Exactly as written, print each record in the listing.

+++ TASK INPUTS

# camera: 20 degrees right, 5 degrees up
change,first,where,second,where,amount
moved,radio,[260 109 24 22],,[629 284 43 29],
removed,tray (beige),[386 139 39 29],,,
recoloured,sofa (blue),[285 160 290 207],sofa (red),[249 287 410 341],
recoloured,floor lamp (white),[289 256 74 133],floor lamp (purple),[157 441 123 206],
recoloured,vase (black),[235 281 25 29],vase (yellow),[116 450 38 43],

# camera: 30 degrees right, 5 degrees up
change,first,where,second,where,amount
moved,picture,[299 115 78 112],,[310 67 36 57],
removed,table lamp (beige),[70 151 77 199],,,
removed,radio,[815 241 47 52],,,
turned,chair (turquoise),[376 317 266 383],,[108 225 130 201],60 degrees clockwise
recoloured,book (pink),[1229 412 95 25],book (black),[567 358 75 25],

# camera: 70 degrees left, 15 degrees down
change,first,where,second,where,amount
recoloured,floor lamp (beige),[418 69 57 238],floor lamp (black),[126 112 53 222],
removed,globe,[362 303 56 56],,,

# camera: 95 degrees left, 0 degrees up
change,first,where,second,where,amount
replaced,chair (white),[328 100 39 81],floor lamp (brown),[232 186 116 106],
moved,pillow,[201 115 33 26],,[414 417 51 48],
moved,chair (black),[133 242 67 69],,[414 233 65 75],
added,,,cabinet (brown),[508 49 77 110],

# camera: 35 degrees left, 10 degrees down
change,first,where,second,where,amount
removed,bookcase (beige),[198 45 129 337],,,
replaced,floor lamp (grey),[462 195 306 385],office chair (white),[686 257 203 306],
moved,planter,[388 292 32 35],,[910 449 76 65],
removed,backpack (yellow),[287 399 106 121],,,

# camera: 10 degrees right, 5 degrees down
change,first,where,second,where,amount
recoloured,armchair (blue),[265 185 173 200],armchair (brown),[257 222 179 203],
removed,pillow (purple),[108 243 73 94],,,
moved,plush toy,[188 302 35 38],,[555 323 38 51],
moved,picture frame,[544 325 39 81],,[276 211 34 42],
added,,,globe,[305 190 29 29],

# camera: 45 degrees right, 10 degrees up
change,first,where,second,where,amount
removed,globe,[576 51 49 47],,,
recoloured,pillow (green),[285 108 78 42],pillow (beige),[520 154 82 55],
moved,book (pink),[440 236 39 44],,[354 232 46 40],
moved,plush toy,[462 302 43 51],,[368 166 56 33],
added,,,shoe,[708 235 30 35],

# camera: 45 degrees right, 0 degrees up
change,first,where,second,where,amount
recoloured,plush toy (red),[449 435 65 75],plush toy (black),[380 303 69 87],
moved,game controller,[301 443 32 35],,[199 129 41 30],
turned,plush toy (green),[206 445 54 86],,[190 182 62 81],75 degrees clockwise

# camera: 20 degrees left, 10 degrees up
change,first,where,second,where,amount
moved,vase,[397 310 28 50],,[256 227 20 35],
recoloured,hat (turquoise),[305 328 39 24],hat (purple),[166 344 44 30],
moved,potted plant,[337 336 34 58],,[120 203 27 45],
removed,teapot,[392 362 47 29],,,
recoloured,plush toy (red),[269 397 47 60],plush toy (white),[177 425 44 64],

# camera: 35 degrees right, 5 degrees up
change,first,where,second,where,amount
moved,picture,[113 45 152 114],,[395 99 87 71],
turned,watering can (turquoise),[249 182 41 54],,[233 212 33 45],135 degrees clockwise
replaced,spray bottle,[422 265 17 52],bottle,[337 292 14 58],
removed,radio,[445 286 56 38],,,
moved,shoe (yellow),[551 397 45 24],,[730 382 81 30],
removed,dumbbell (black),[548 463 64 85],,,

++++++

TASK ANSWER =>
# camera: 20 degrees right, 5 degrees up
change,first,where,second,where,amount
moved,radio,[260 109 24 22],,[629 284 43 29],
removed,tray (beige),[386 139 39 29],,,
recoloured,sofa (blue),[285 160 290 207],sofa (red),[249 287 410 341],
recoloured,floor lamp (white),[289 256 74 133],floor lamp (purple),[157 441 123 206],
recoloured,vase (black),[235 281 25 29],vase (yellow),[116 450 38 43],

# camera: 30 degrees right, 5 degrees up
change,first,where,second,where,amount
moved,picture,[299 115 78 112],,[310 67 36 57],
removed,table lamp (beige),[70 151 77 199],,,
removed,radio,[815 241 47 52],,,
turned,chair (turquoise),[376 317 266 383],,[108 225 130 201],60 degrees clockwise
recoloured,book (pink),[1229 412 95 25],book (black),[567 358 75 25],

# camera: 70 degrees left, 15 degrees down
change,first,where,second,where,amount
recoloured,floor lamp (beige),[418 69 57 238],floor lamp (black),[126 112 53 222],
removed,globe,[362 303 56 56],,,

# camera: 95 degrees left, 0 degrees up
change,first,where,second,where,amount
replaced,chair (white),[328 100 39 81],floor lamp (brown),[232 186 116 106],
moved,pillow,[201 115 33 26],,[414 417 51 48],
moved,chair (black),[133 242 67 69],,[414 233 65 75],
added,,,cabinet (brown),[508 49 77 110],

# camera: 35 degrees left, 10 degrees down
change,first,where,second,where,amount
removed,bookcase (beige),[198 45 129 337],,,
replaced,floor lamp (grey),[462 195 306 385],office chair (white),[686 257 203 306],
moved,planter,[388 292 32 35],,[910 449 76 65],
removed,backpack (yellow),[287 399 106 121],,,

# camera: 10 degrees right, 5 degrees down
change,first,where,second,where,amount
recoloured,armchair (blue),[265 185 173 200],armchair (brown),[257 222 179 203],
removed,pillow (purple),[108 243 73 94],,,
moved,plush toy,[188 302 35 38],,[555 323 38 51],
moved,picture frame,[544 325 39 81],,[276 211 34 42],
added,,,globe,[305 190 29 29],

# camera: 45 degrees right, 10 degrees up
change,first,where,second,where,amount
removed,globe,[576 51 49 47],,,
recoloured,pillow (green),[285 108 78 42],pillow (beige),[520 154 82 55],
moved,book (pink),[440 236 39 44],,[354 232 46 40],
moved,plush toy,[462 302 43 51],,[368 166 56 33],
added,,,shoe,[708 235 30 35],

# camera: 45 degrees right, 0 degrees up
change,first,where,second,where,amount
recoloured,plush toy (red),[449 435 65 75],plush toy (black),[380 303 69 87],
moved,game controller,[301 443 32 35],,[199 129 41 30],
turned,plush toy (green),[206 445 54 86],,[190 182 62 81],75 degrees clockwise

# camera: 20 degrees left, 10 degrees up
change,first,where,second,where,amount
moved,vase,[397 310 28 50],,[256 227 20 35],
recoloured,hat (turquoise),[305 328 39 24],hat (purple),[166 344 44 30],
moved,potted plant,[337 336 34 58],,[120 203 27 45],
removed,teapot,[392 362 47 29],,,
recoloured,plush toy (red),[269 397 47 60],plush toy (white),[177 425 44 64],

# camera: 35 degrees right, 5 degrees up
change,first,where,second,where,amount
moved,picture,[113 45 152 114],,[395 99 87 71],
turned,watering can (turquoise),[249 182 41 54],,[233 212 33 45],135 degrees clockwise
replaced,spray bottle,[422 265 17 52],bottle,[337 292 14 58],
removed,radio,[445 286 56 38],,,
moved,shoe (yellow),[551 397 45 24],,[730 382 81 30],
removed,dumbbell (black),[548 463 64 85],,,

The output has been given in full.